## REQUEST
A verbatim copy of the records is required, with all pictures left out.
::: MATERIAL SHOWN :::
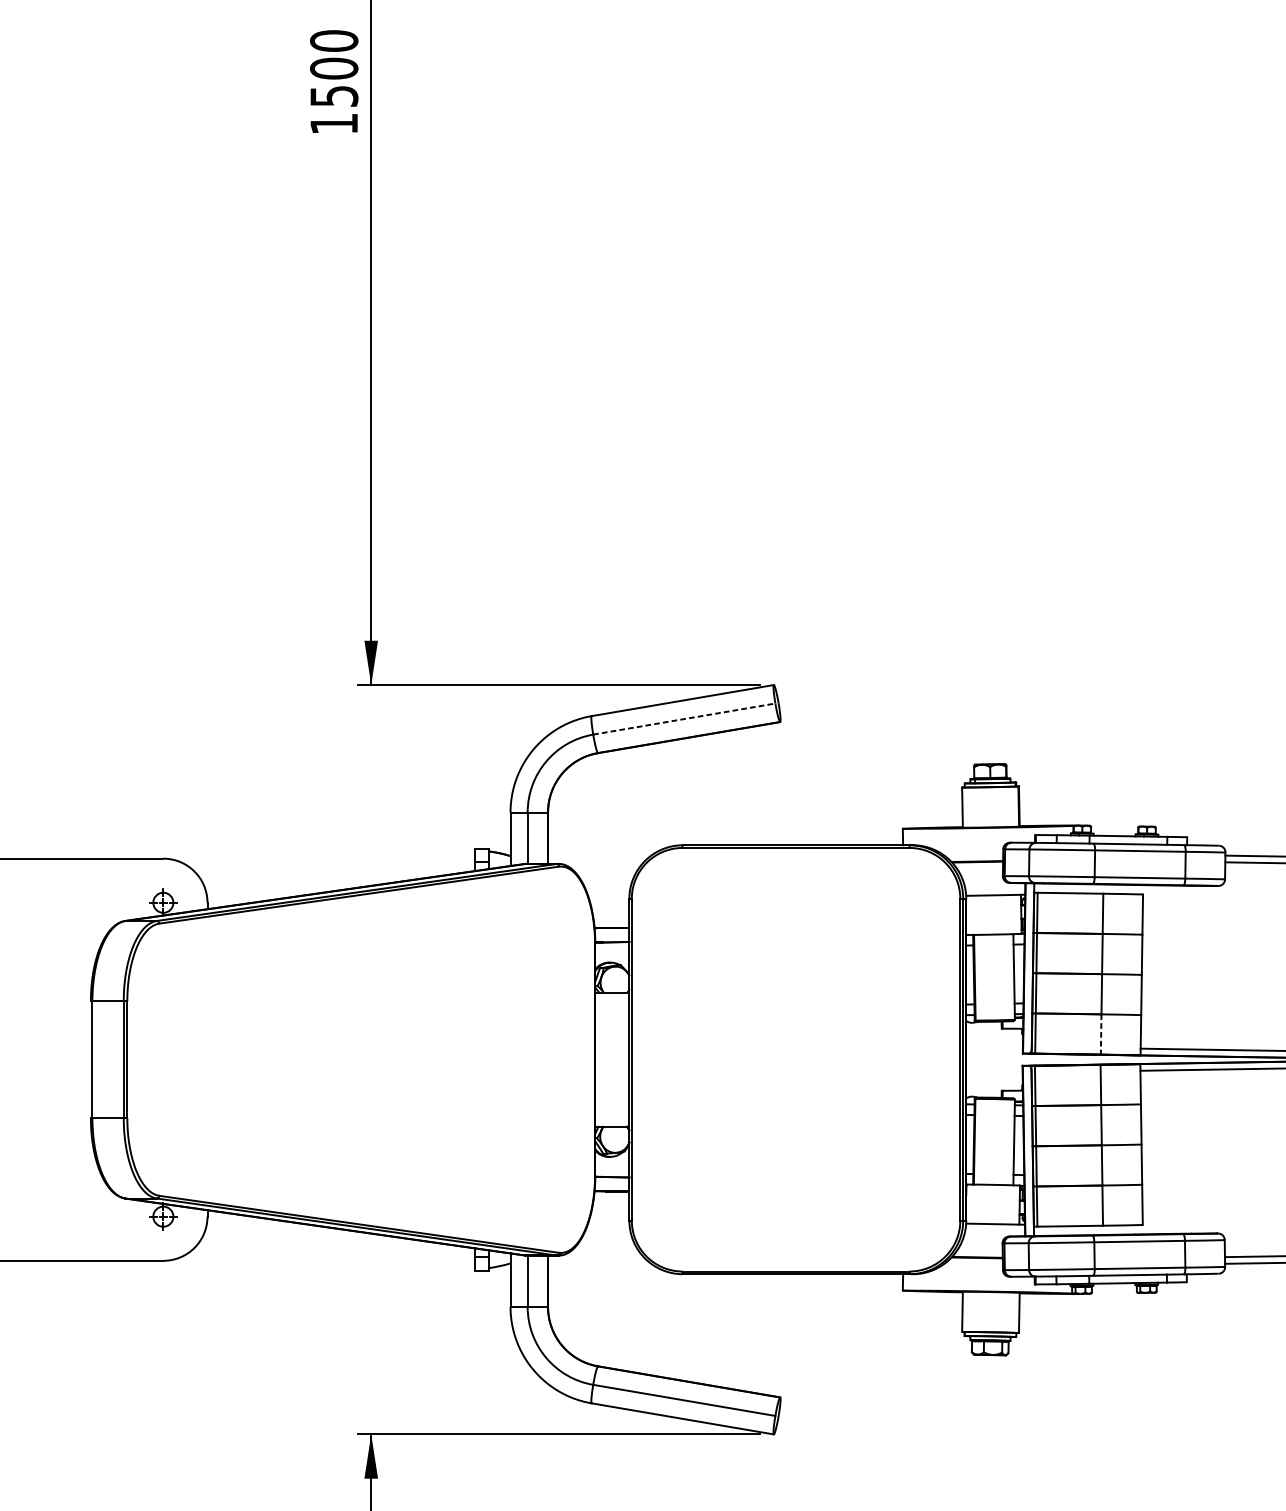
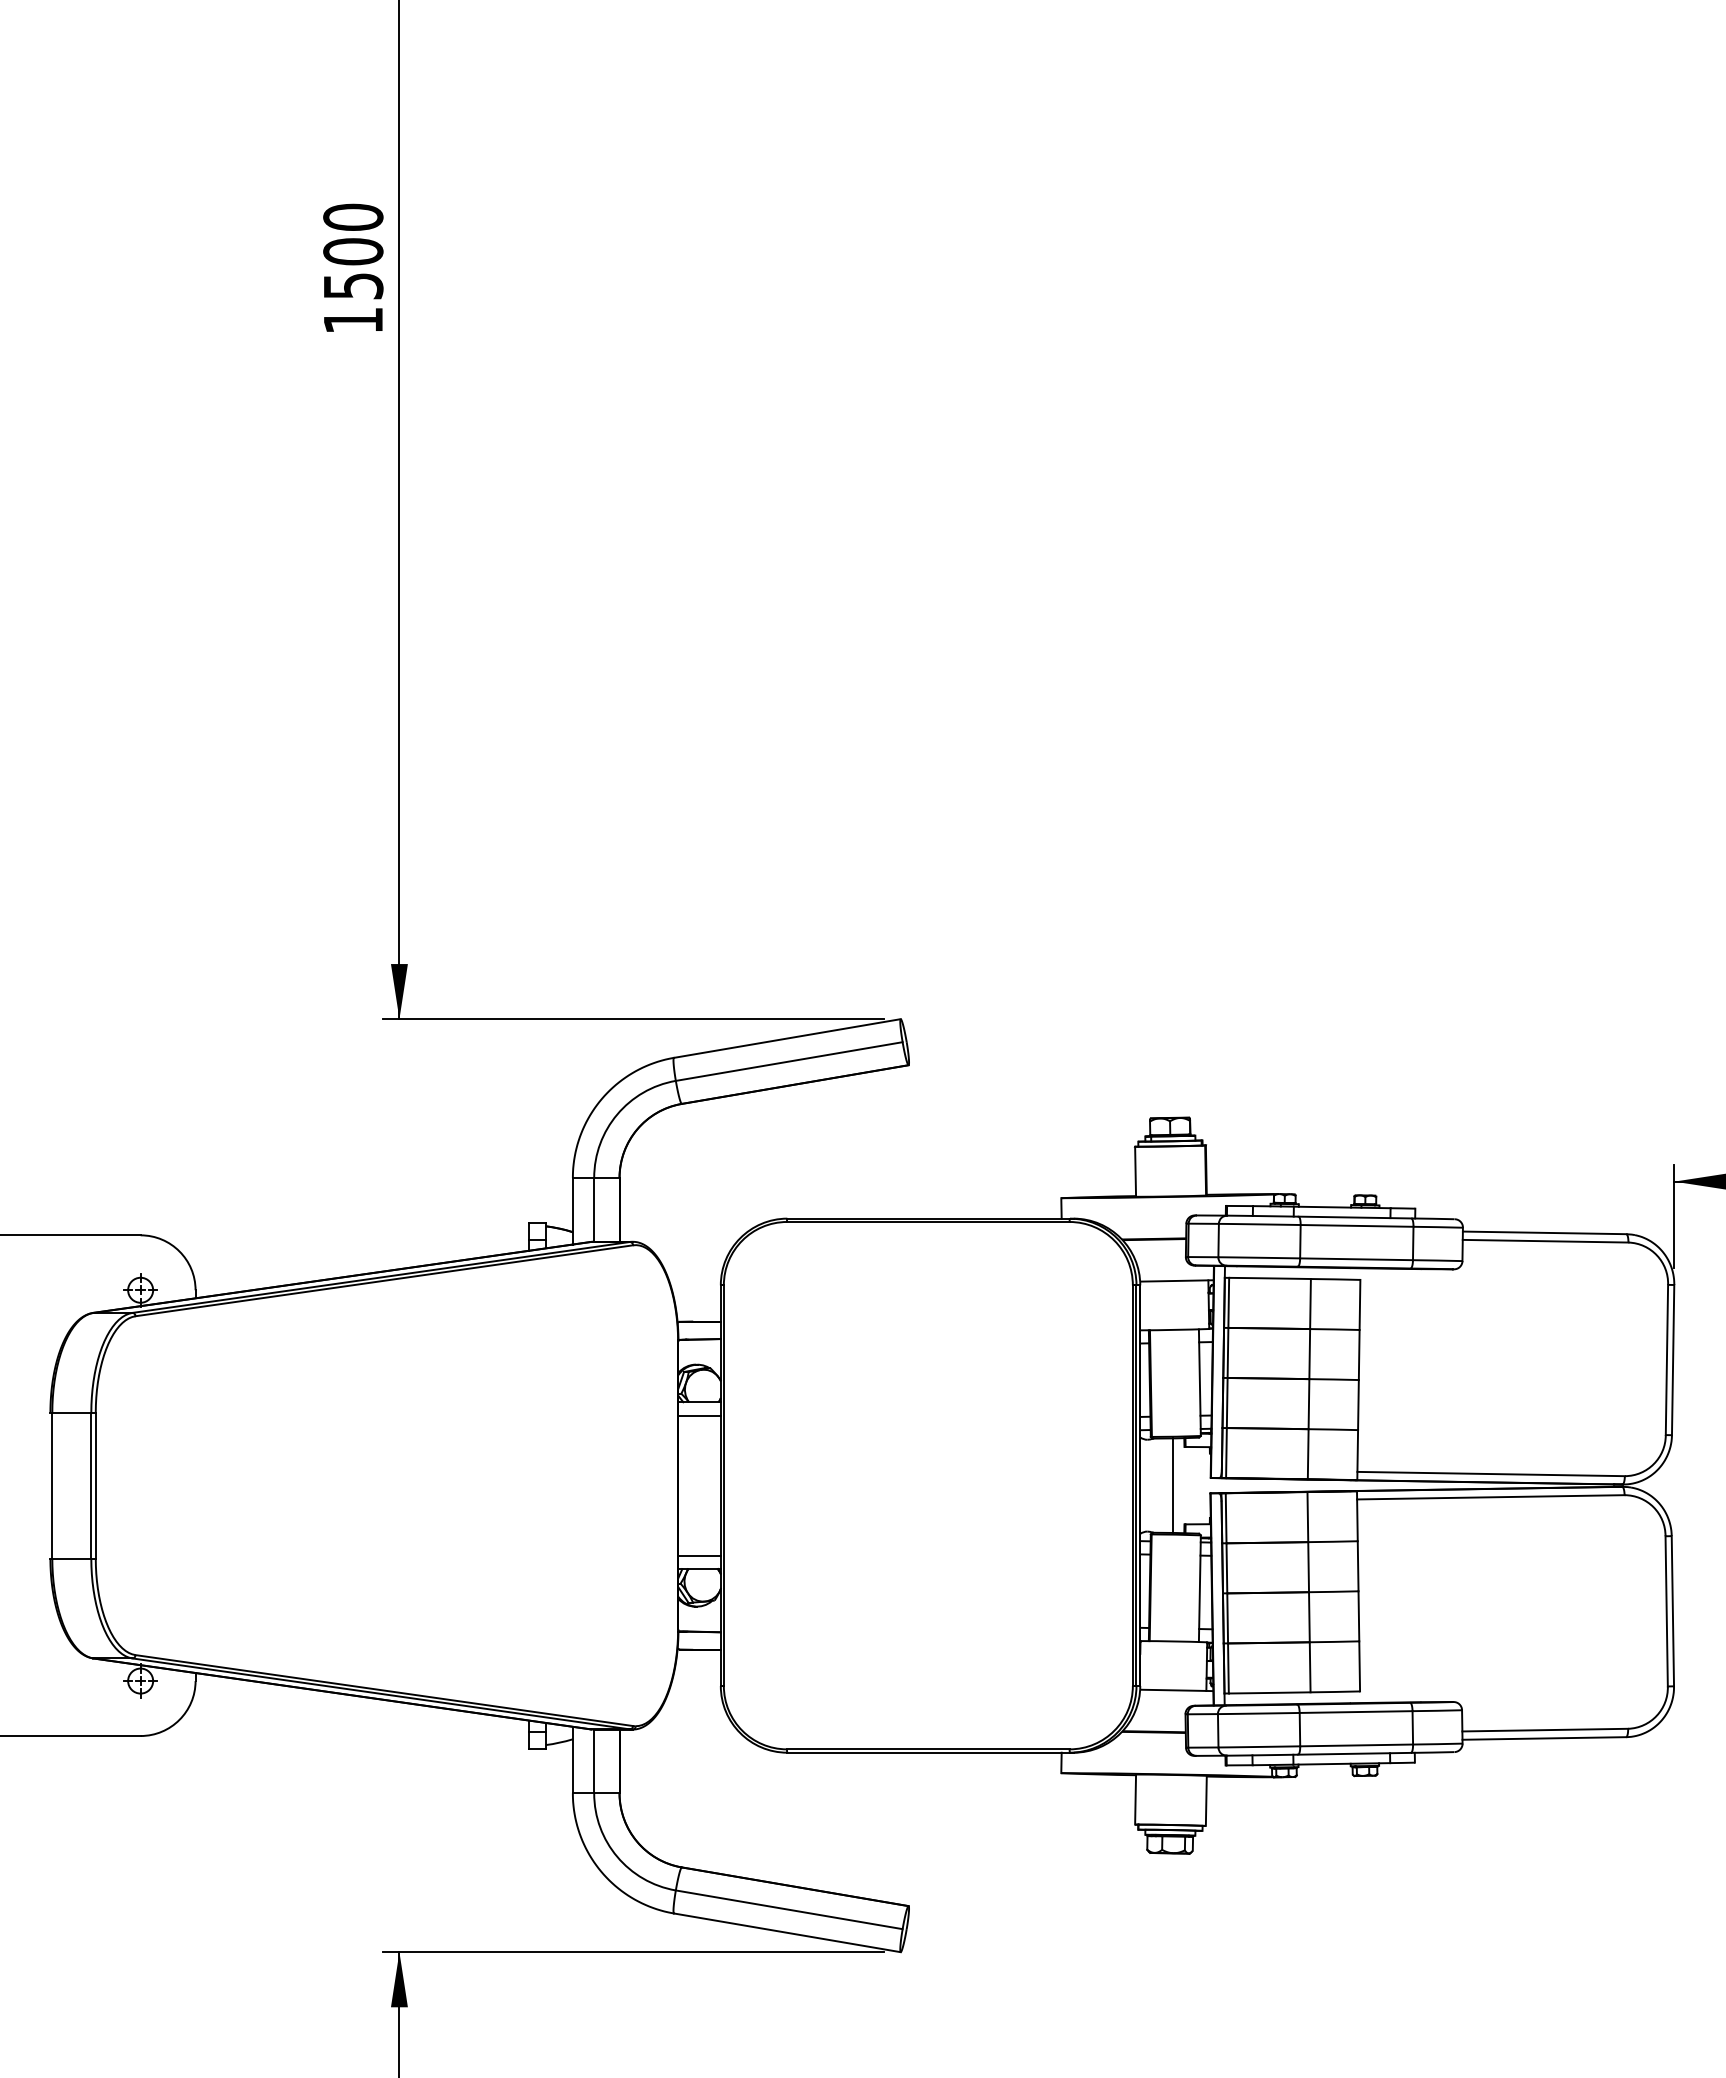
line: (684, 719) -> (789, 1061), dashed -> solid
line: (612, 1003) -> (699, 1415), added
line: (1101, 1034) -> (1308, 1454), dashed -> solid
line: (992, 1059) -> (1172, 1485), added
line: (612, 1115) -> (699, 1555), added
:::
## YOUR SOLUTION
line: (684, 719) -> (789, 1061), dashed -> solid
line: (612, 1003) -> (699, 1415), added
line: (1101, 1034) -> (1308, 1454), dashed -> solid
line: (992, 1059) -> (1172, 1485), added
line: (612, 1115) -> (699, 1555), added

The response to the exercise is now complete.